Zelfs als iemand tijdelijk volledig arbeidsongeschikt is, moet hij met zijn onderneming op een gegeven moment omzet gaan hebben, wil sprake zijn van een bron van inkomen.
Een man had vanaf 2009 in zijn aangifte winst uit onderneming opgegeven. Vanaf 2012 had zijn onderneming een nieuwe naam. In de jaren 2012 tot en met 2017 realiseerde de man geen omzet. Hij had wel kosten, zodat zijn resultaat varieerde van enkele honderden tot enkele duizenden euro’s in de min. Zo had hij in zijn aangifte IB/PVV 2017 een verlies uit onderneming opgegeven van € 3.156. De inspecteur weigerde echter dit verlies in aanmerking te nemen omdat geen sprake zou zijn van een bron van inkomen. Het ging onder andere om de objectieve winstverwachting. De man wierp tegen dat hij vanwege gezondheidsproblemen in de jaren tot en met 2017 geen omzet had gerealiseerd. Dat was volgens hem een verschoonbaar feit voor het achterwege blijven van omzet. Vanwege zijn beperking zou hij een langere aanlooptijd nodig hebben.
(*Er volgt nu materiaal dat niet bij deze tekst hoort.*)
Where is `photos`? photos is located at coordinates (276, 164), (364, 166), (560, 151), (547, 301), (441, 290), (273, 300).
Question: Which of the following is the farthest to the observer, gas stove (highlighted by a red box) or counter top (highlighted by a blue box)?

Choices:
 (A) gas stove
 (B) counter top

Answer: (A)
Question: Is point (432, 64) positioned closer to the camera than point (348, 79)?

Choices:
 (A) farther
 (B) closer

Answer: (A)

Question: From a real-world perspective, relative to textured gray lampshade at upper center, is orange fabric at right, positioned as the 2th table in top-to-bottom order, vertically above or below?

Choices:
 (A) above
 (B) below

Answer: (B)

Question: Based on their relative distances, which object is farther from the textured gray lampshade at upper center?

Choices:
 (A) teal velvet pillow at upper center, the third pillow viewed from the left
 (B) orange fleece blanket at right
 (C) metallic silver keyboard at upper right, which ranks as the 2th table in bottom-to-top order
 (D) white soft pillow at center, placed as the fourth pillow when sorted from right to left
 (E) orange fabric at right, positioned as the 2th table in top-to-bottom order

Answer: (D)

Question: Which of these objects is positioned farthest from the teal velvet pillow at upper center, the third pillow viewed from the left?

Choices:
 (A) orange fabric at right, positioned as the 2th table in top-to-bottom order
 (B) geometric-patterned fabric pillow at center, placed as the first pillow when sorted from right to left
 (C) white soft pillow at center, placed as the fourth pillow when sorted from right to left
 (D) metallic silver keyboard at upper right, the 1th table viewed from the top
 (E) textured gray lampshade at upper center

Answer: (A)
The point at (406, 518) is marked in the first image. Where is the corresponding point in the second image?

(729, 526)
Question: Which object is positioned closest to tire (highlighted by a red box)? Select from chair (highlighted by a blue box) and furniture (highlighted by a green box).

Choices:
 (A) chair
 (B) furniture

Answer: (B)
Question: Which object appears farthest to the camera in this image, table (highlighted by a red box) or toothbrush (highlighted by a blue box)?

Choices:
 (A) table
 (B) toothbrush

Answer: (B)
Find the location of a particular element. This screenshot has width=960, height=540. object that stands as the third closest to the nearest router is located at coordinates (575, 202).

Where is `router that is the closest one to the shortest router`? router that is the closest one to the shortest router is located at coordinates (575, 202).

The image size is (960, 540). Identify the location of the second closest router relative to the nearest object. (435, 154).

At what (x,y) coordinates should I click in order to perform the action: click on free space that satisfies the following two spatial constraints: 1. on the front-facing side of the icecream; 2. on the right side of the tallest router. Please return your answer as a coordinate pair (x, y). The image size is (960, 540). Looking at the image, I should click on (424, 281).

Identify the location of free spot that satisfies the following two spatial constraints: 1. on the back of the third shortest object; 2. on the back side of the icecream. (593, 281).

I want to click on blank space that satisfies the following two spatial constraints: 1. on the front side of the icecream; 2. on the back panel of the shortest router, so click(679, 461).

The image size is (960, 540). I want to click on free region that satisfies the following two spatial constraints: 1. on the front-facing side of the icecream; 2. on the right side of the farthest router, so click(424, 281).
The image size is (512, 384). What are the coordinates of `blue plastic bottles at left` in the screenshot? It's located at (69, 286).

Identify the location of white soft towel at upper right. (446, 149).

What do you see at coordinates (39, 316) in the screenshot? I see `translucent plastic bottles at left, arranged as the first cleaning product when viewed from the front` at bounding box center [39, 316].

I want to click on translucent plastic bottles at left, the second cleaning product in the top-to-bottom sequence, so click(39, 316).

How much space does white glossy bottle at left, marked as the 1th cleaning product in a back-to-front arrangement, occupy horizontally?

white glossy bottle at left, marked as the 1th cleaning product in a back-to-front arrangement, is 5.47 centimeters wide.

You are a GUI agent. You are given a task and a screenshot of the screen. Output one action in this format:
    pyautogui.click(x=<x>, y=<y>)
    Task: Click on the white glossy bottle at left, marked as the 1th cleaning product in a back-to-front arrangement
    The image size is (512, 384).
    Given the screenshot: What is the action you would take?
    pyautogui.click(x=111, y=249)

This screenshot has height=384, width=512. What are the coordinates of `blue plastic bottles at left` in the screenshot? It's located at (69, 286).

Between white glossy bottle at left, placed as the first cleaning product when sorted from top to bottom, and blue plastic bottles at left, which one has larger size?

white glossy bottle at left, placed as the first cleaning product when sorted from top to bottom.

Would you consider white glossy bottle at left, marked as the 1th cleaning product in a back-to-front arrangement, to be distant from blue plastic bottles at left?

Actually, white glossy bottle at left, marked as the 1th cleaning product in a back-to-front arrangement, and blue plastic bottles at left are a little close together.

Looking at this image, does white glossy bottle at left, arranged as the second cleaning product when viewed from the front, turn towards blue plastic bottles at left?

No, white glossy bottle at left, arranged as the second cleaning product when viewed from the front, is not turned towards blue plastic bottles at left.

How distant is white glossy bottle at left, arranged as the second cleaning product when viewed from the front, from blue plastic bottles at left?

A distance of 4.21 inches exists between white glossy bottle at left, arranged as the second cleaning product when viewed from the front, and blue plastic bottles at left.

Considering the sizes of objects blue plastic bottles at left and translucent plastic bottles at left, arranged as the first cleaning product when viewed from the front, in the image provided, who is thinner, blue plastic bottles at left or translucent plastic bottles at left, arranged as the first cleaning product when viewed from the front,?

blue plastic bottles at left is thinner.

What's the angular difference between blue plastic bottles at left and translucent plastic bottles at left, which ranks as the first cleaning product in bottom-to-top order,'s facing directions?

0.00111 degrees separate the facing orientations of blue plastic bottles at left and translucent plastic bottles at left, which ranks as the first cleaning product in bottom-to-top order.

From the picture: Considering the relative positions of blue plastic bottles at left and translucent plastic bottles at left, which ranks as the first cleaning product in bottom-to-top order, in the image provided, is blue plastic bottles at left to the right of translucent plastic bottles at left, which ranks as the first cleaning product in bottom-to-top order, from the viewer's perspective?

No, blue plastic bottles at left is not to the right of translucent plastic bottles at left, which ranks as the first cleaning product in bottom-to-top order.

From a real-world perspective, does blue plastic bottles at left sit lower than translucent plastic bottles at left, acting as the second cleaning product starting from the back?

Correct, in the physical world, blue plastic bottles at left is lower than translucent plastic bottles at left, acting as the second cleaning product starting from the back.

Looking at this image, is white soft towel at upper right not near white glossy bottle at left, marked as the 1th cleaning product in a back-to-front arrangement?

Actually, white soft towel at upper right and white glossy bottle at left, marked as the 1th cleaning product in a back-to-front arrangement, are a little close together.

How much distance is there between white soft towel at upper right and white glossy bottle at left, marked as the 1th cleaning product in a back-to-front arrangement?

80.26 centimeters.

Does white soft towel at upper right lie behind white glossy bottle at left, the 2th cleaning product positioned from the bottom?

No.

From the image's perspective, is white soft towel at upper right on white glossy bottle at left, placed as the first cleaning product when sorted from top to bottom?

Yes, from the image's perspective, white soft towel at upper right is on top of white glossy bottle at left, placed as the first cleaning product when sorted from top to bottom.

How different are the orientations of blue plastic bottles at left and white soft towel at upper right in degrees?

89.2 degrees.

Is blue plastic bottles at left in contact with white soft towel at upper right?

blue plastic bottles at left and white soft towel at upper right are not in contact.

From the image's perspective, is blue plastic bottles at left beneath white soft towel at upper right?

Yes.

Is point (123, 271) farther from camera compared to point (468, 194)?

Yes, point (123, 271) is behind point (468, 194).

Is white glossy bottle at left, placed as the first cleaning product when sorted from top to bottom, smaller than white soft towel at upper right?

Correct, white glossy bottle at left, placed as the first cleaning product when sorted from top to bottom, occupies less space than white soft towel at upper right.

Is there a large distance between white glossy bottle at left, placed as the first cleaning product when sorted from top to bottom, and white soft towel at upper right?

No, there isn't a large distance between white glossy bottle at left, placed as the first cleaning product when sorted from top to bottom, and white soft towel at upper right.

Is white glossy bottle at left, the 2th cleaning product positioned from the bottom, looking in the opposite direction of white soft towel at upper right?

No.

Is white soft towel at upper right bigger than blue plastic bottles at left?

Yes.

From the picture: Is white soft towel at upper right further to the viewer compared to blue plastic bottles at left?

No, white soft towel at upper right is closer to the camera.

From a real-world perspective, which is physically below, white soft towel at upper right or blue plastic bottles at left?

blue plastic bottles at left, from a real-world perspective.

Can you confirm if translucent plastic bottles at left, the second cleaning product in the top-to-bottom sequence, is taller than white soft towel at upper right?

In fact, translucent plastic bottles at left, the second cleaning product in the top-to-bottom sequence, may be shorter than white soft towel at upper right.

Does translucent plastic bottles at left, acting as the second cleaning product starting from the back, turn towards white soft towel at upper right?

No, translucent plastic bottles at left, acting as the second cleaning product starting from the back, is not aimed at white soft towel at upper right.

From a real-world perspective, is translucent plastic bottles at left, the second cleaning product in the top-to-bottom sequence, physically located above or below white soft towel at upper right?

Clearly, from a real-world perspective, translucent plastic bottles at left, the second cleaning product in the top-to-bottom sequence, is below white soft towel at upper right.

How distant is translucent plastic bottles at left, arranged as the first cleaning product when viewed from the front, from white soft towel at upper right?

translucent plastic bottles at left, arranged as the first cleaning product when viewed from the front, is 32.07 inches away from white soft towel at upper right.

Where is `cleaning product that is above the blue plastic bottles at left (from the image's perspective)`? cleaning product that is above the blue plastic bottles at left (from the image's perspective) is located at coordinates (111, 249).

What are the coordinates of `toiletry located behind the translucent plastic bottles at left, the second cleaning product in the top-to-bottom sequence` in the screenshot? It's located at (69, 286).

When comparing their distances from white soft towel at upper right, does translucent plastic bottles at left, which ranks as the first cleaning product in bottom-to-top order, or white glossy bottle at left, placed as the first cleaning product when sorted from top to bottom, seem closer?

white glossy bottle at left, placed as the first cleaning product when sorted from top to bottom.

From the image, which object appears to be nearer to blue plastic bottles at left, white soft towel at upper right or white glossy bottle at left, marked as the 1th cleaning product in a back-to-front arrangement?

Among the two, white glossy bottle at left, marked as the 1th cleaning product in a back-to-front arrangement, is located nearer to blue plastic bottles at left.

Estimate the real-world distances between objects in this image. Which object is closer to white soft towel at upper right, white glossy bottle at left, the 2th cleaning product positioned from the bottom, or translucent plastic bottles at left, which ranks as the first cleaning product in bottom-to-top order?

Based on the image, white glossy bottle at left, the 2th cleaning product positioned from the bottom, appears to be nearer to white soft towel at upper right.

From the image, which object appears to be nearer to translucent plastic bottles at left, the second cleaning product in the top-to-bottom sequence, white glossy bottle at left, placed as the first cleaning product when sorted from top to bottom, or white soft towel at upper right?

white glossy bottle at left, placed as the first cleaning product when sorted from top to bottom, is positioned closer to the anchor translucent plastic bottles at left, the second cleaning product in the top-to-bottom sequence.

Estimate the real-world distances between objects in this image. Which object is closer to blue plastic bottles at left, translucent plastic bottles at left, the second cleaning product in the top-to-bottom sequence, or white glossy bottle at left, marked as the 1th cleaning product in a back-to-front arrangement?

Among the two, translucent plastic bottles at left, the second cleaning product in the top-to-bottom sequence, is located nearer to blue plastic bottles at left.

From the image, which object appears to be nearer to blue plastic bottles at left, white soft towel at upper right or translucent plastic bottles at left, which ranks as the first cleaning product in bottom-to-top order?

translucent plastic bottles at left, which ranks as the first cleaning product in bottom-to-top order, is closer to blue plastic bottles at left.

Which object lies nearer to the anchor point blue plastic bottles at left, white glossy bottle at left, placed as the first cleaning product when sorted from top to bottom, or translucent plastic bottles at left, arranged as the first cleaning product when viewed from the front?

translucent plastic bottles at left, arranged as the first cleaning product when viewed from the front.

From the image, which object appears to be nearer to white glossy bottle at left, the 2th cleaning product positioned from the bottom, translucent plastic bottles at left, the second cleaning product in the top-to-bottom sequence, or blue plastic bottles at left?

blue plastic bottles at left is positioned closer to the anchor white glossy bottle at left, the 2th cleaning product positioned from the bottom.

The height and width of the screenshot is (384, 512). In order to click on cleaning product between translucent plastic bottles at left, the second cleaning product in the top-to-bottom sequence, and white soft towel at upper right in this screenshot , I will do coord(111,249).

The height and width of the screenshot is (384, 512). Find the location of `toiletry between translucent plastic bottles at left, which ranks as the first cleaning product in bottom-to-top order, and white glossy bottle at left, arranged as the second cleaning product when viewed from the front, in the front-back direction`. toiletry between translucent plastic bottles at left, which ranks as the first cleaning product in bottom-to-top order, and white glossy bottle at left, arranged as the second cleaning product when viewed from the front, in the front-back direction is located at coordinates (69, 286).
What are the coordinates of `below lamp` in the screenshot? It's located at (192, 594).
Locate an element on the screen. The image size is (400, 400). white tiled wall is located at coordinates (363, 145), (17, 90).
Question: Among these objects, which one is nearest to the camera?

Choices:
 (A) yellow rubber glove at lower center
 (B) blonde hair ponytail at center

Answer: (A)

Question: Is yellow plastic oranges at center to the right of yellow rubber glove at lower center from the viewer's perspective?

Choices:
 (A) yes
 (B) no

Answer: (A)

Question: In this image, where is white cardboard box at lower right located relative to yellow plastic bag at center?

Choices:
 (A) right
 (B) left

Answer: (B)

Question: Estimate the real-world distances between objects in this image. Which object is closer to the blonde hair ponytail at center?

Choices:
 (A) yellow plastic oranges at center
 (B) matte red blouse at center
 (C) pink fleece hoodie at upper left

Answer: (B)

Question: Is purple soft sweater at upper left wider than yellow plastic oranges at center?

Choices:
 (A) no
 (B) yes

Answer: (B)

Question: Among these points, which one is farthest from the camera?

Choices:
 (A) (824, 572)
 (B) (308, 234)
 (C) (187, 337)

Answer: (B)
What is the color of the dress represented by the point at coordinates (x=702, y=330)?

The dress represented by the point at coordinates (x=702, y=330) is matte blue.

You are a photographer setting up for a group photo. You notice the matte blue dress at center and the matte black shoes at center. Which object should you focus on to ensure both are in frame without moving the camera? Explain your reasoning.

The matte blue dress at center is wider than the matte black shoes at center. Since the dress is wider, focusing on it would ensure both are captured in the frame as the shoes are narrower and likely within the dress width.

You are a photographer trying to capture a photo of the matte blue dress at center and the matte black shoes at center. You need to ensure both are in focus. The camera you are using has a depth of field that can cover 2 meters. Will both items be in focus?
Onderneming inmiddels gestaakt
Rechtbank Zeeland-West-Brabant stelt voorop dat de objectieve winstverwachting puur een fiscale kwalificatie is die geen oordeel vormt over de man en zijn deelname aan de maatschappij. De rechtbank gelooft ook dat de man zich actief heeft ingezet en verschillende pogingen heeft ondernomen om omzet en daarmee ondernemingswinst te genereren. Maar de rechtbank meent ook dat de man met deze activiteiten niet redelijkerwijs een voordeel mocht verwachten. De man was namelijk in de jaren 2015 en 2016 volledig arbeidsongeschikt verklaard. Een deel van het jaar 2017 kon hij evenmin werken. Ook in de jaren 2018 en 2019 is een zeer beperkte omzet gerealiseerd. Zelfs bij een langer dan gemiddeld benodigde opstarttijd moet op enig moment sprake zijn van omzet. Dat is hier niet het geval. De man heeft bovendien inmiddels zijn onderneming gestaakt. De onderneming van de man vormt daarom geen bron van inkomen, zodat het ondernemingsverlies niet aftrekbaar is.